Text:

---------------

Gerald Dallas Royston Marshall (16 November 1941 – 21 April 2005) was a British saloon car racing driver. He was commonly referred to by the nickname Big Gerry. According to a 2002 edition of Motor Sport Magazine poll, he was one of the best drivers of all time. According to the 28 August 2019 edition of Motorsport News, he is the United Kingdom's number one British motorsport hero. He was awarded the BARC Gold Medal in 2002, the first saloon car driver to be presented with the honour and was a life member of the prestigious BRDC. He took 625 overall and class wins and countless championship wins throughout his motor racing career.

He was also well known in motoring circles for his successful car dealership, Marshall Wingfield, originally located on the Finchley Road, London, before moving to Brook Street in Tring and through his adult life lived in Harrow, Chiswell Green, Bricket Wood, Hemel Hempstead, Northchurch, Aston Clinton and Pitstone.

His ashes are buried at St. Leonards Church in Southoe, where his grandparents are also buried, and this is where he was relocated to during the Second World War WWII and an area that he knew well.

Career 
His professional driving career spans five decades, in 2000 chalking up his 600th win in a race at Snetterton Motor Racing Circuit, Norfolk in an Aston Martin DB4. His first Sprint victory was in 1963 driving a Mini, with his first race win following in 1964 (again in a Mini) and his last (and 625th) on 11 September 2004.

He is probably best remembered for his flamboyant and crowd-pleasing style during the 1970s driving for Dealer Team Vauxhall in the racing Firenzas "Old Nail" and "Baby Bertha", and also the V8 Holden-Repco Ventora, "Big Bertha". He also won the 1971 Escort Mexico championship, beating future Formula 1 World Champion Jody Scheckter and finished 2nd in the 1974 Avon Tour of Britain driving for the same team as the equally respected rally driver Roger Clark.

Marshall's style has been described as "sideways, on-the-edge cornering that was to distinguish his driving in any car, large or small, front or rear drive." This outward appearance belied an extraordinary cool-headed ability and intelligence behind the wheel.

His first biography, published in 1978, is titled Only Here For The Beer and a tribute edition was re-issued shortly after his death and his new biography (published by Haynes and written by Jeremy Walton and Gregor Marshall) was released in April 2010.

He died of a heart related illness whilst testing the ex-Richard Petty's IROC Chevrolet Camaro at Silverstone. His son, Gregor, is also a race driver and he also has two daughters.

Some of Marshall's career highlights:

In 1963, Marshall started his first footsteps into motor journalism, something he was to enjoy for many years and he brought a smile to the face of many a reader with his "Marshall Art" and "From the Hot Seat" columns that he regularly used to write. You could often find club event reports in Autosport with glowing tributes to a Gerry Marshall and then notice at the end of the report that it was written by a certain GDRM, G.Marshall or G.Maynard (his first wife's maiden name).

---------------

The data:

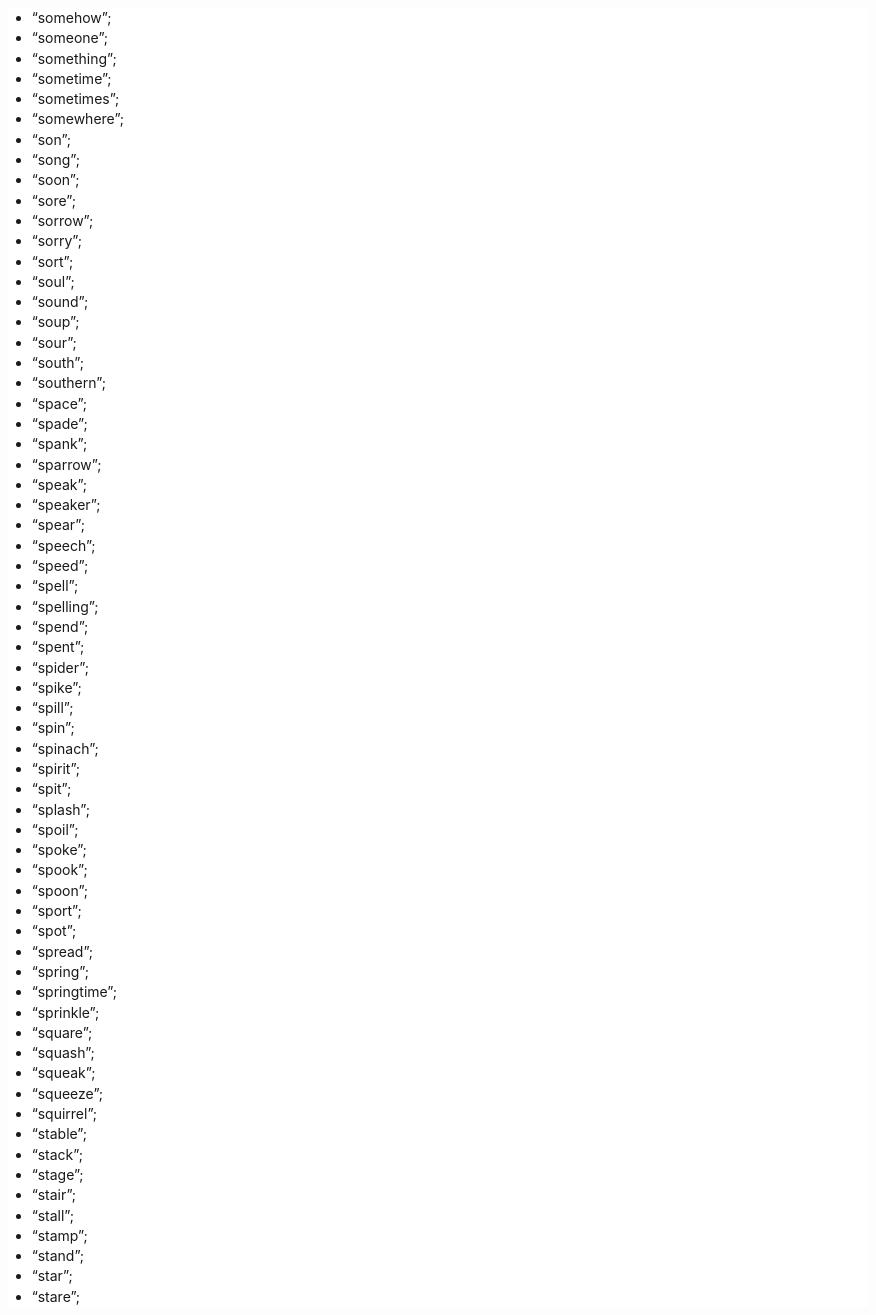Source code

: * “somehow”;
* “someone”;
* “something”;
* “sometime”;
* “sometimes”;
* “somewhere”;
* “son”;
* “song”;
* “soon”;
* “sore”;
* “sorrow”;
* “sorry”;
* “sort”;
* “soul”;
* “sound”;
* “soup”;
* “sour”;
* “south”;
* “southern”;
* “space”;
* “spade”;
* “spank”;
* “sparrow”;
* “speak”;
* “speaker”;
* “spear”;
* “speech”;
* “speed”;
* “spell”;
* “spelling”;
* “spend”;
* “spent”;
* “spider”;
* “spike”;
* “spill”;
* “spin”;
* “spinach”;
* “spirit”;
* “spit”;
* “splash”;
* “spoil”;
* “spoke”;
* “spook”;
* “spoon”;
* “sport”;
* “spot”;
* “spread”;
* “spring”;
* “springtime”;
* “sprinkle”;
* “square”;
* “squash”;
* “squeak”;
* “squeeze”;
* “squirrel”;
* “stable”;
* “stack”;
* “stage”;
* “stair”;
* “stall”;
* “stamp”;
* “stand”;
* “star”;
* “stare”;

---------------

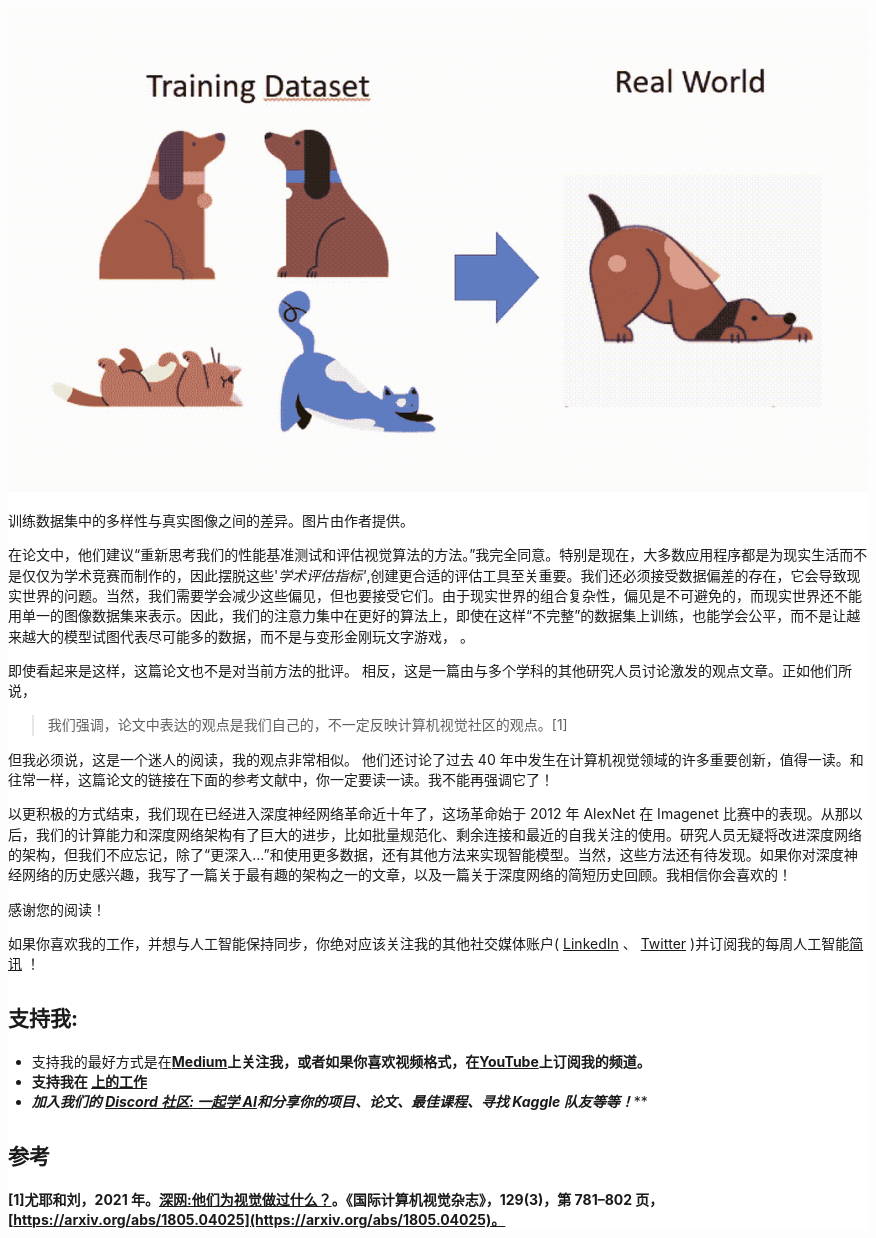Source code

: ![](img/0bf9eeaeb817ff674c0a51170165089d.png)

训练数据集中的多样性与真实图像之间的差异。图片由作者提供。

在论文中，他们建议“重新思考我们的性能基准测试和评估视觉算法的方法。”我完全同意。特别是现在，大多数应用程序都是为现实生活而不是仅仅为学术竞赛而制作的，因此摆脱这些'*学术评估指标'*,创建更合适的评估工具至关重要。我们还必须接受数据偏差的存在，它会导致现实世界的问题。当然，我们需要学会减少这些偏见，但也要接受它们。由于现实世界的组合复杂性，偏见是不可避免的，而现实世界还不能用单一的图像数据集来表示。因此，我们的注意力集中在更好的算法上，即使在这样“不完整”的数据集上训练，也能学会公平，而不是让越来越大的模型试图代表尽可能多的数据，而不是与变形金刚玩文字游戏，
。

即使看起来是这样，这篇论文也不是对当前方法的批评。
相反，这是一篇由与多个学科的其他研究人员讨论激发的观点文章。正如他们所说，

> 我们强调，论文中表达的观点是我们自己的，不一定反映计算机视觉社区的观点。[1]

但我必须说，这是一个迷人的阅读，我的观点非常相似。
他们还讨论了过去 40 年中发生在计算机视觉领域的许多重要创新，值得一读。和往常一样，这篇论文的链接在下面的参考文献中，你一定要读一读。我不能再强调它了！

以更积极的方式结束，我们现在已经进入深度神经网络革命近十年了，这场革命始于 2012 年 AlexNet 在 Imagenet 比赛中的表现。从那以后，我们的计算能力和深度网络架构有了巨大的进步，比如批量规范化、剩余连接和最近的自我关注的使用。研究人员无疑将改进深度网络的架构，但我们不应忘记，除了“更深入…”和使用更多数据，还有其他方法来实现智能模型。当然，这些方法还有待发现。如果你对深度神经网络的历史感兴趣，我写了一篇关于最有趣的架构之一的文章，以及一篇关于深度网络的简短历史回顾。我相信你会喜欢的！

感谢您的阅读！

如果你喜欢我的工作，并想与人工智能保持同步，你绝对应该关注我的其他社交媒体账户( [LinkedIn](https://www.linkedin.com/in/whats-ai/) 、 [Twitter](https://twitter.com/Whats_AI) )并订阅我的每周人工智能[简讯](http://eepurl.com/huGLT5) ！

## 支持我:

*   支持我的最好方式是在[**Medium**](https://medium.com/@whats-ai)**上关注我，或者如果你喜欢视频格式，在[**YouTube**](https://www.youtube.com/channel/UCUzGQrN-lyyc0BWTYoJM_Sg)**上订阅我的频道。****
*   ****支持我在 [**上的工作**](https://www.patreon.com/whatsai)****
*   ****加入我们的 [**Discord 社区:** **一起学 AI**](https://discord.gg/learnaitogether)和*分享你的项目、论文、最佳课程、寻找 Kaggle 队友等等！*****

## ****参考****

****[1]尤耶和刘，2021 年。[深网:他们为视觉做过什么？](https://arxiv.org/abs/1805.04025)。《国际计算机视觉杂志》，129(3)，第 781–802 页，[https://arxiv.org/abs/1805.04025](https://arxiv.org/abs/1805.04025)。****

---------------

Task item A: Translate this sentence from the Gerry Marshall text into French: "His first Sprint victory was in 1963 driving a Mini, with his first race win following in 1964 (again in a Mini) and his last (and 625th) on 11 September 2004."
Task item B: According to the Gerry Marshall text, what honor did he receive in 2002 as the first saloon car driver to be given it?
Task item C: Carry on the Gerry Marshall text from its last sentence.

Answer box A: Sa première victoire en sprint remonte à 1963, au volant d'une Mini ; sa première victoire en course suivit en 1964 (de nouveau dans une Mini) et sa dernière (la 625e) eut lieu le 11 septembre 2004.

Answer box B: The BARC Gold Medal.

Answer box C:
Marshall's first official race was at Brands Hatch in March 1964 and in qualifying he was quickest in his class, but the weather (for once) and lady luck conspired against him and the race was snowed off. Therefore, Marshall's first proper race was at Snetterton on the Easter Monday of 1964. Beginning what would quickly become a habit, he won the 1000cc class and continued winning that season.  Although he rolled the car at Mallory Park in practice he was able to keep racing until money and impending engagement (to Carol) forced the sale of the Mini and absence from the tracks for a few months.

Driving Newtune's 1275s in the Snetterton 500 km with David Warnsborough the pair won the 1300 cc class in the European Saloon Car Championship race.

Whilst working in London for Robbie Gordon and James Boothby he was offered a drive in June 1965 in a TVR Grantura. Marshall handled this with his usual verve and impressed Martin Lilley of Barnet Motor Company enough for him to offer a drive in a Lotus Elan and Marshall also went to work for the Barnet Motor Company, becoming sales manager and a director of TVR.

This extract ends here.